So it's a real struggle to get used to this whole not having Internet all the time thing. That is definitely something I take for granted in the States. Now that I've been offline for about 3 days I feel like I could have a lot to say.
I suppose you have all been waiting with baited breath to hear about Pablo. Or even if you haven't, I guess you'll get to now. Oh my...what an absurd situation! Essentially, I went on a blind date with a 29-year-old Spanish man!
I got to the square early on Friday so I just sat for a while and watched people. Every time a boy passed, I wondered if he was Pablo. Honestly, I was hoping Pablo was going to be the 20 Minutos guy who passes out free newspapers on the corner every morning because he intrigues me, but it was not to be. Anyway, at 6 I wandered over to Starbucks. There was a guy standing outside the door so we made eye contact really awkwardly several times, and then he finally said, "Emily?" It was Pablo! We walked into Starbucks, and he bought us coffee. We were both very confused about the whole thing so in the end I spoke in Spanish, and he spoke in English. I gathered that he is a 29-year-old man who is currently working as a computer guy at a school, but would someday like to work for the city of Sevilla. Oh my. It was so ridiculously awkward, although not necessarily in the way I thought it would be. It wasn't really much different than making awkward small talk with any random strange guy except for there was the whole language barrier thing too. Oh dear. He was really nice, but I'm not necessarily just bursting to see him again. Although I think next time it would be more helpful if we just picked one language and stuck to it. Oh my. We were there for about 45 minutes when he asked me if I had to be anywhere afterwards. I said no and then spent the next 20 minutes mentally kicking myself for that. Finally, around 7:10 I said, "Uh...I should probably go to the library..." (I really did have something to return). He jumped up like he had just been waiting for me to say something. When we walked out of the restaurant and parted ways, I just burst out laughing. It was such an absolutely absurd situation! But like Dad always says, "Nothing bad ever happens to writers...just new material!"
When I left Starbucks, I did go to the library, and I sat there reading for a while. I love the library so much! I walked back home around 8:30 and felt genuinely happy. Maybe it isn't terrible to be here.

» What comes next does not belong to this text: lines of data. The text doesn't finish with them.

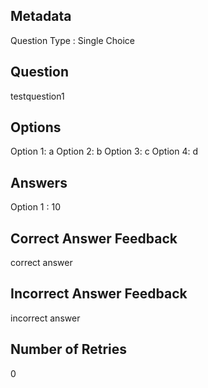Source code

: ## Metadata
Question Type : Single Choice

## Question
testquestion1

## Options
Option 1: a
Option 2: b
Option 3: c
Option 4: d

## Answers
Option 1 : 10

## Correct Answer Feedback
correct answer

## Incorrect Answer Feedback
incorrect answer

## Number of Retries
0


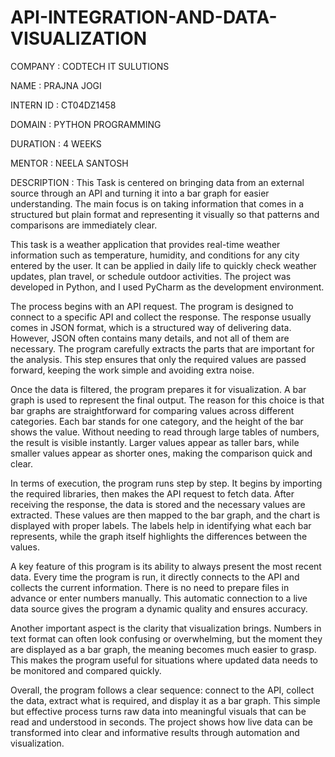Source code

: # API-INTEGRATION-AND-DATA-VISUALIZATION

COMPANY : CODTECH IT SULUTIONS

NAME : PRAJNA JOGI

INTERN ID : CT04DZ1458

DOMAIN : PYTHON PROGRAMMING

DURATION : 4 WEEKS

MENTOR : NEELA SANTOSH

DESCRIPTION :
  This Task is centered on bringing data from an external source through an API and turning it into a bar graph for easier understanding. The main focus is on taking information that comes in a structured but plain format and representing it visually so that patterns and comparisons are immediately clear.
  
  This task is a weather application that provides real-time weather information such as temperature, humidity, and conditions for any city entered by the user. It can be applied in daily life to quickly check weather updates, plan travel, or schedule outdoor activities. The project was developed in Python, and I used PyCharm as the development environment.
  
  The process begins with an API request. The program is designed to connect to a specific API and collect the response. The response usually comes in JSON format, which is a structured way of delivering data. However, JSON often contains many details, and not all of them are necessary. The program carefully extracts the parts that are important for the analysis. This step ensures that only the required values are passed forward, keeping the work simple and avoiding extra noise.

Once the data is filtered, the program prepares it for visualization. A bar graph is used to represent the final output. The reason for this choice is that bar graphs are straightforward for comparing values across different categories. Each bar stands for one category, and the height of the bar shows the value. Without needing to read through large tables of numbers, the result is visible instantly. Larger values appear as taller bars, while smaller values appear as shorter ones, making the comparison quick and clear.

In terms of execution, the program runs step by step. It begins by importing the required libraries, then makes the API request to fetch data. After receiving the response, the data is stored and the necessary values are extracted. These values are then mapped to the bar graph, and the chart is displayed with proper labels. The labels help in identifying what each bar represents, while the graph itself highlights the differences between the values.

A key feature of this program is its ability to always present the most recent data. Every time the program is run, it directly connects to the API and collects the current information. There is no need to prepare files in advance or enter numbers manually. This automatic connection to a live data source gives the program a dynamic quality and ensures accuracy.

Another important aspect is the clarity that visualization brings. Numbers in text format can often look confusing or overwhelming, but the moment they are displayed as a bar graph, the meaning becomes much easier to grasp. This makes the program useful for situations where updated data needs to be monitored and compared quickly.

Overall, the program follows a clear sequence: connect to the API, collect the data, extract what is required, and display it as a bar graph. This simple but effective process turns raw data into meaningful visuals that can be read and understood in seconds. The project shows how live data can be transformed into clear and informative results through automation and visualization.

The rest of the weekend wasn't all that exciting or interesting. I'm trying to remember now what I even have to say about it. The highlight of Saturday was trying churros for the first time! For those who don't know, churros are essentially fried dough with this awesome hot chocolate sauce for dipping. Yum! Erin and I wandered around with some others and were surprised how many people were out on the streets. There were a lot of street performers and people selling stuff on the roads. It was a little like Swiss Days except not quite as awesome.
Sunday Sarah and I walked to a church that was about 45 minutes away. It was a beautiful day for a walk though. This church was much different than the one we went to last week. It was a lot more contemporary and the people seemed a lot more enthusiastic. We sat with some girls who are studying here with a different program through Cedarville University. There are so many American students in Sevilla right now! Anyway, the church was nice, but I think we're going to keep looking before we settle on one. Um...the rest of the day was spent in relaxing, reading, resting, a trip to the park, etc.
I was feeling really...pensive yesterday. I've just been realizing how important it is to be intentional. I feel like I'm not being intentional about seeking Jesus while I'm here, and that really frustrates me. But I don't know how to do better at it. And also I know that I need to be more intentional about using my Spanish, instead of only using it at school. But that's hard. However, I was also reading through some old journals yesterday, and I found a part that I had written during the time when I thought I might not get to come to Spain. It made me realize that this trip, Spain, all of this, was something that I really wanted. And now I am here. I am convinced that if I was not here, I would forever wonder what would have happened here. So it is good to be here. I am learning a lot. I am being blessed.
Grrr...I just tried to post a picture here, but Blogger won't let me. Anyone know anything about good ways to put pictures online?
Also, Correction: Happy Hippos do not contain peanut butter. It's hazelnut. But they're still incredible. Have a good week everyone! I love you all!
Back in the USA
16 years ago
use like.. flickr or photobucket or picasa to upload the pictures, and then they should give you some code you can copy/paste to embed the image in your blog, or at least link to it.